Locataires et propriétaires incivils peuvent transformer la vie de tous en enfer. Les familles ont droit à un logement. Elles n'ont pas le droit de terroriser les voisins.
Toutefois, une société civile moderne, étayée par des services publics réformés et un système d'aide sociale actif, ne va pas émerger simplement au travers de lois meilleures, d'une répression plus sévère des manquements aux obligations, de sanctions, d'effectifs de police renforcés. Outre la modernisation du système de justice pénale et la lutte contre les incivilités, il nous faut encore revivifier l'esprit collectif et la cohésion sociale. Comme le répétait Martin Luther King pendant la lutte pour les droits civiques dans les années 1960, les lois "retiennent les sans-cœur ; elles ne changent pas les cœurs".
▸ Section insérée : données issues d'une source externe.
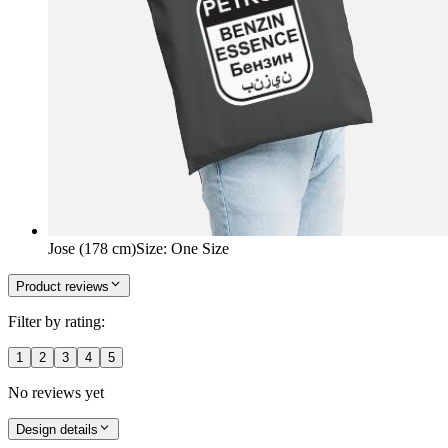
Jose (178 cm)
Size
:
One Size
Product reviews
Filter by rating:
1
2
3
4
5
No reviews yet
Design details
Un rôle plus important du secteur bénévole pour l'encadrement et la prestation de services à l'échelon local est central dans notre vision. Les programmes de régénération urbaine largement soutenus par des financements extérieurs ont eu d'autant plus d'impact réel que les décisions étaient prises par les intéressés, localement.
Les réseaux informels entre personnes et familles sont la meilleure protection des communautés et construisent une société forte.
Ce n'est qu'en reconstruisant des espaces collectifs cohésifs et en réformant notre système de justice pénale que nous réussirons à donner vie à notre vision d'une société forte et équitable. Il faut pour cela abandonner la rhétorique et les choix erronés du passé. Depuis 1945, notre politique a trop souvent échoué à articuler une réponse cohérente à la délinquance et aux incivilités. Restaurer une responsabilité civile n'est pas trahir la justice sociale, c'est une condition essentielle à sa construction. Nous sommes déterminés à réussir dans cette action réformatrice.
Tony Blair est le premier ministre britannique.
Traduit de l'anglais par Françoise Cartano.